PASSAGE:

== Segment start ==

# Are RCI points chart a good indicator of trading power in RCI weeks?



## bugzapper (Jul 12, 2008)

Should I be able to use the RCI points charts to guesstimate the relative trading power of a timeshare in RCI weeks? Is there any relation? I perceive the RCI points charts to be a bit skewed. For example, the following are each 2 bedroom units at gold crown resorts which have similar point values:

Week 39, Swan Mountain Resort, Dillon, CO,   61500 points
Week 39, Summer Bay Resort, Kissimmee, FL,  60,500 points
Week 39, Capistrano Surfside Inn, Capistrano Beach, CA,  59,500 points

Now, I've never been to any of these resorts, but I can take my own guess as to relative demand. By week 39, Colorado's short autumn aspen leaf viewing season is usually past prime, and ski season hasn't started yet. That week also has pretty low demand in Orlando and week 39 at Summer Bay Resort can be obtained very cheaply on giveawayweeks.com  . On the other hand, early autumn can be an absolutely wonderful time on the California coast--so you can probably tell which resort I would value the most--the one that RCI awards the fewest points!

I know I can't expect you to know how each of these weeks would trade unless you've actually had experience doing so, and I know that past trading value may have little to do with future trade potential--this was just meant to be an example of point values that seem a little off to me. I was just wondering if any of you experienced traders think there is any correlation between RCI point values and trading value in weeks. If so, I would expect to be able to trade between any of the three weeks used as an example (assuming anything was deposited.)

Anyway, if this is a tired subject that has been hashed over a zillion times, I apologize up front--I wasn't able to find an answer to this question doing searches.


----------



## bnoble (Jul 12, 2008)

I think the charts for *a single resort* are pretty useful for giving a picture of annual trends.  Between resorts, less so, for a variety of reasons.  Between areas?  Not much at all.

The points-for-deposit charts probably give a better indication of relative demand between areas, though I'm sure even they have some interesting quirks.


----------



## joycapecod (Jul 12, 2008)

== Segment end ==

TASK DESCRIPTION:
Repeat the thread about RCI points charts word for word, from "Anyway, if this" up to and including "question doing searches.".

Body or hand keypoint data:
== Segment start ==

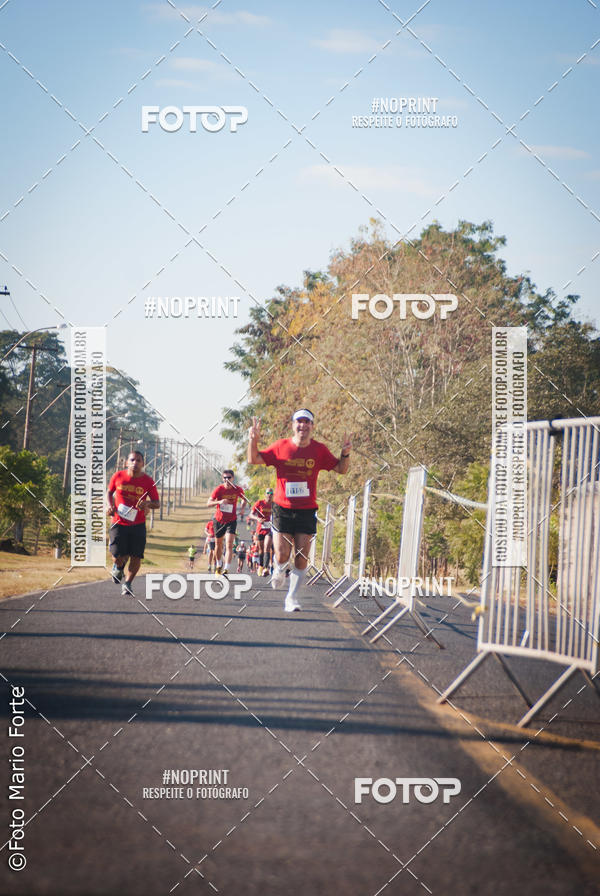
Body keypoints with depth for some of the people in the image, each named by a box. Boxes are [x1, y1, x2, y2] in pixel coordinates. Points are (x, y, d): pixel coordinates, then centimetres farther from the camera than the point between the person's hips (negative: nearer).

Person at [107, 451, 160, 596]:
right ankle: (119, 566, 29)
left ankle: (127, 583, 20)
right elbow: (109, 492, 15)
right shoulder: (118, 477, -2)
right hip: (119, 523, -1)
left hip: (138, 524, 1)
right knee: (118, 557, -9)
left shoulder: (148, 481, -4)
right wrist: (110, 505, -4)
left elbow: (157, 503, 0)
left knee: (136, 557, -3)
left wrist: (148, 504, -22)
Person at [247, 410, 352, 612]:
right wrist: (253, 440, -13)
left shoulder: (319, 450, 2)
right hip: (282, 509, -1)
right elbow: (253, 459, 5)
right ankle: (279, 571, 31)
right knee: (282, 557, -5)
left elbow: (341, 469, 9)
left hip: (307, 511, 1)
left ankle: (292, 598, 11)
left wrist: (345, 454, -11)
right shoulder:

== Segment end ==

WRITTEN RESPONSE:
Anyway, if this is a tired subject that has been hashed over a zillion times, I apologize up front--I wasn't able to find an answer to this question doing searches.